(Entries supplied begins)

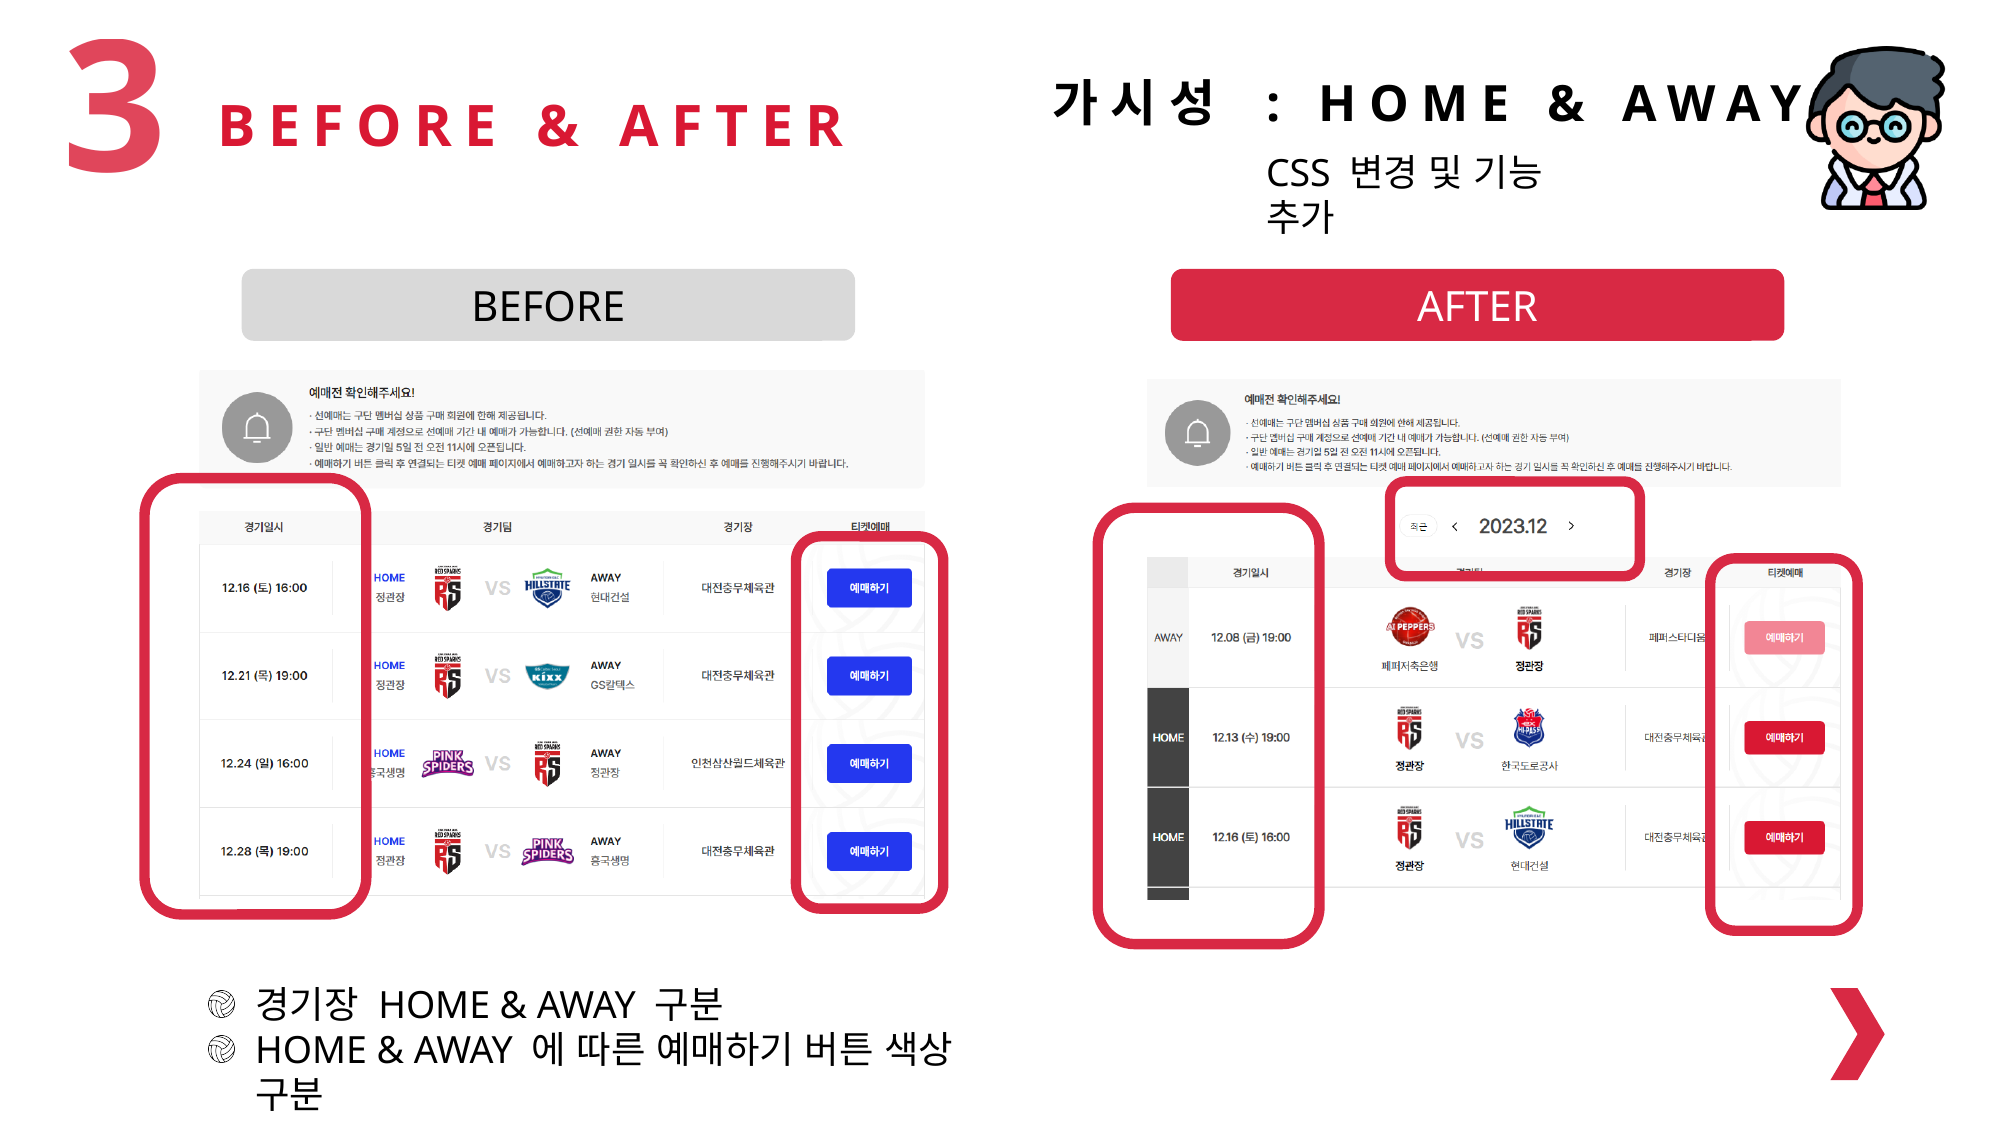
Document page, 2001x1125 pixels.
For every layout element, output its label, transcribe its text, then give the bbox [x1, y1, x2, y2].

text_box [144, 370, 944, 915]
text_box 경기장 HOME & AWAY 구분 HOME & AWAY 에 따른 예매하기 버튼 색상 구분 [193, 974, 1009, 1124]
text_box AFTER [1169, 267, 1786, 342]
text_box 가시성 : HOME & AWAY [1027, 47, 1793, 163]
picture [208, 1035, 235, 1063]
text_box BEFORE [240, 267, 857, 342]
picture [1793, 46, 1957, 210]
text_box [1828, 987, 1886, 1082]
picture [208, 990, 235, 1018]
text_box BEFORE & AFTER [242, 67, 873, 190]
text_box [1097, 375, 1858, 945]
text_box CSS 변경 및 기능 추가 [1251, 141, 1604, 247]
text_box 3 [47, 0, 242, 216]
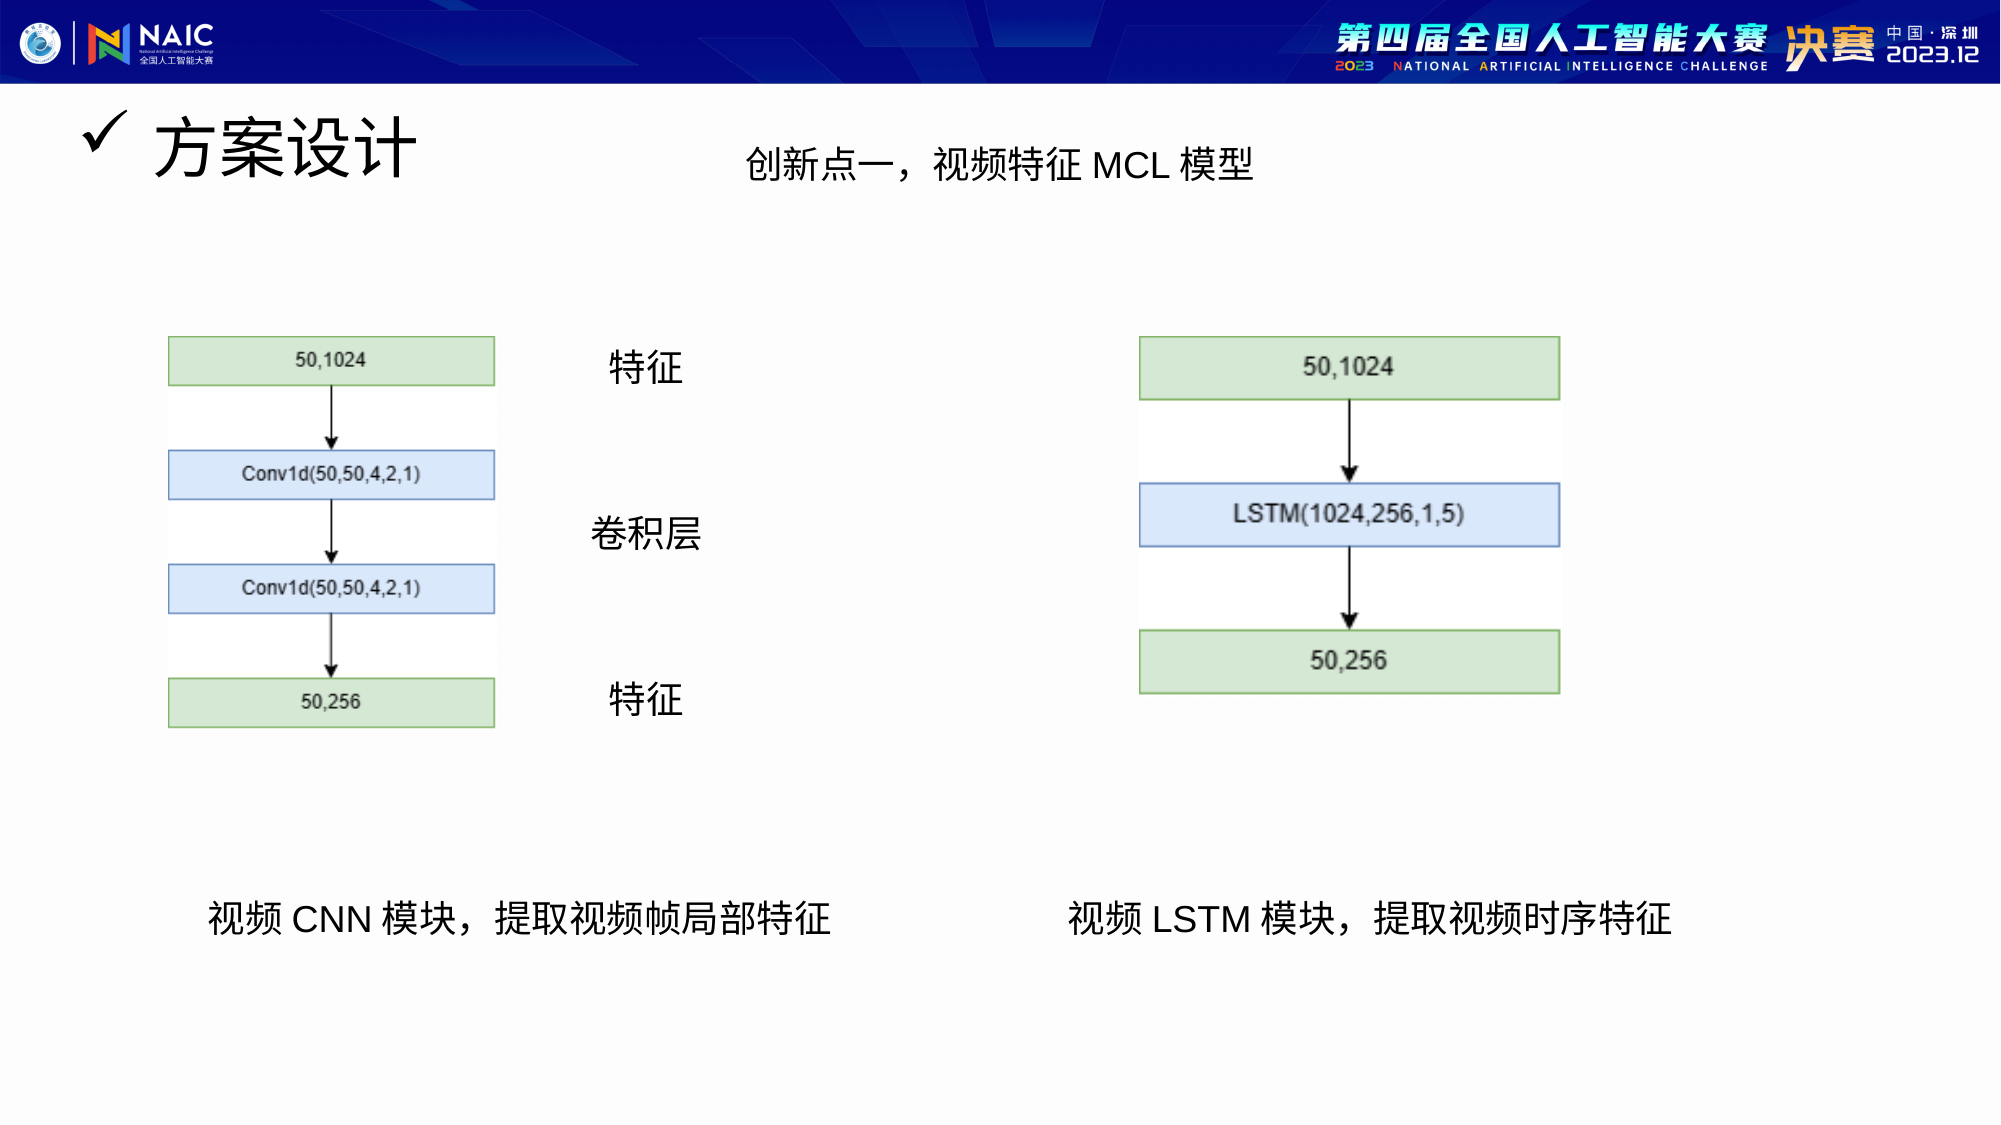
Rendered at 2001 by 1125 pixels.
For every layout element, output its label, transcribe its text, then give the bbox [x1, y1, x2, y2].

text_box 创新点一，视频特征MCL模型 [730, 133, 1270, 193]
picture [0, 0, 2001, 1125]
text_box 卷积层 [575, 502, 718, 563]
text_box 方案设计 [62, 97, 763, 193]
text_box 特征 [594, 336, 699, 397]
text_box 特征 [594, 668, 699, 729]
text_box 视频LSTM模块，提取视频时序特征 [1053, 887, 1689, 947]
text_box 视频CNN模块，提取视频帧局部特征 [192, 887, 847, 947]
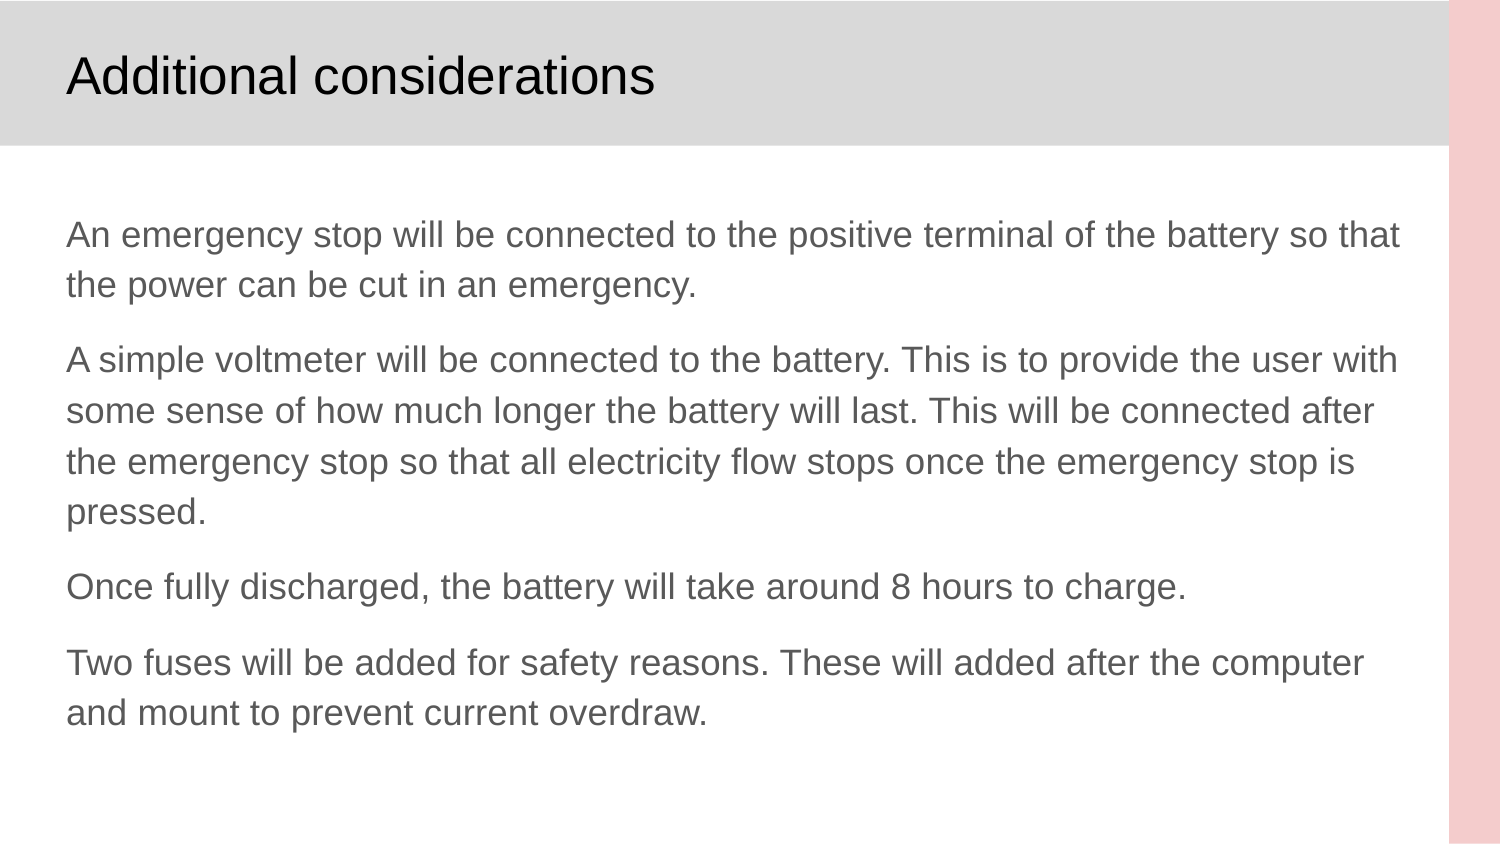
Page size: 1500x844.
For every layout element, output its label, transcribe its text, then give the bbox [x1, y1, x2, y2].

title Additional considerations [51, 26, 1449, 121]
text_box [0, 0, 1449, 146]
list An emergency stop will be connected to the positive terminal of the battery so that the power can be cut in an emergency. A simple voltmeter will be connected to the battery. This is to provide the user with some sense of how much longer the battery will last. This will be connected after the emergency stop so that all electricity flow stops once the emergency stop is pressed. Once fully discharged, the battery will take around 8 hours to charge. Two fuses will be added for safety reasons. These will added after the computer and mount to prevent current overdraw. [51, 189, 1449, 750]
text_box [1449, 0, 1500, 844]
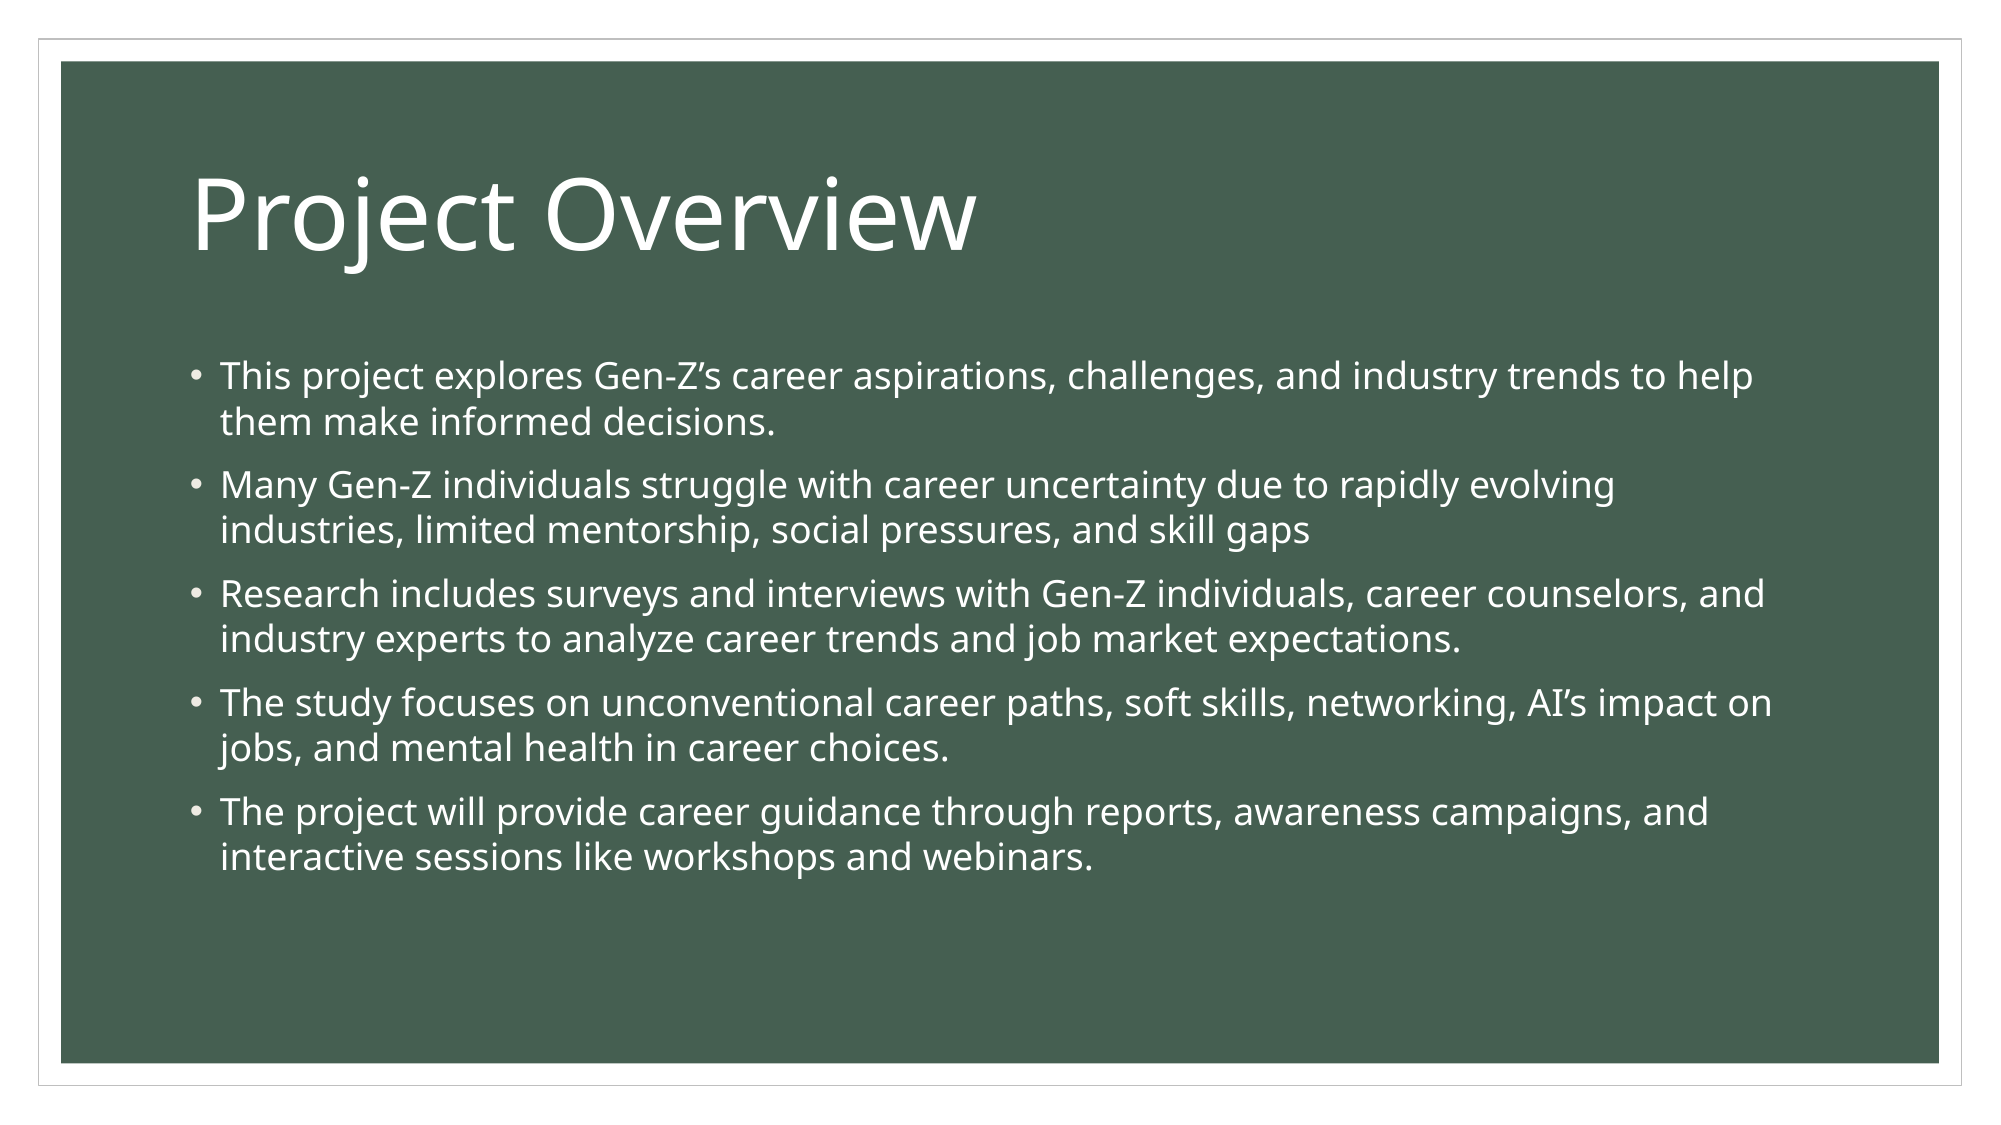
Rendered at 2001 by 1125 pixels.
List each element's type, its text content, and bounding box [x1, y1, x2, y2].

(Entries supplied ends)

Problem to solve:
Write the material above out again exactly. Omit every image.

Exercise response:
Document page, 2001x1125 pixels.
For every layout element, output its label, transcribe its text, then give the bbox [x1, y1, x2, y2].

text_box [144, 370, 944, 915]
text_box 경기장 HOME & AWAY 구분 HOME & AWAY 에 따른 예매하기 버튼 색상 구분 [193, 974, 1009, 1124]
text_box AFTER [1169, 267, 1786, 342]
text_box 가시성 : HOME & AWAY [1027, 47, 1793, 163]
picture [208, 1035, 235, 1063]
text_box BEFORE [240, 267, 857, 342]
picture [1793, 46, 1957, 210]
text_box [1828, 987, 1886, 1082]
picture [208, 990, 235, 1018]
text_box BEFORE & AFTER [242, 67, 873, 190]
text_box [1097, 375, 1858, 945]
text_box CSS 변경 및 기능 추가 [1251, 141, 1604, 247]
text_box 3 [47, 0, 242, 216]
Rendered at 2001 by 1125 pixels.
For every layout element, output its label, transcribe its text, then give the bbox [x1, y1, x2, y2].

text_box 创新点一，视频特征MCL模型 [730, 133, 1270, 193]
picture [0, 0, 2001, 1125]
text_box 卷积层 [575, 502, 718, 563]
text_box 方案设计 [62, 97, 763, 193]
text_box 特征 [594, 336, 699, 397]
text_box 特征 [594, 668, 699, 729]
text_box 视频LSTM模块，提取视频时序特征 [1053, 887, 1689, 947]
text_box 视频CNN模块，提取视频帧局部特征 [192, 887, 847, 947]
Page size: 1500x844.
For every layout element, output its label, transcribe its text, then give the bbox [x1, y1, x2, y2].

title Additional considerations [51, 26, 1449, 121]
text_box [0, 0, 1449, 146]
list An emergency stop will be connected to the positive terminal of the battery so that the power can be cut in an emergency. A simple voltmeter will be connected to the battery. This is to provide the user with some sense of how much longer the battery will last. This will be connected after the emergency stop so that all electricity flow stops once the emergency stop is pressed. Once fully discharged, the battery will take around 8 hours to charge. Two fuses will be added for safety reasons. These will added after the computer and mount to prevent current overdraw. [51, 189, 1449, 750]
text_box [1449, 0, 1500, 844]
Rendered at 2001 by 1125 pixels.
List each element's type, its text content, and bounding box [x1, y1, x2, y2].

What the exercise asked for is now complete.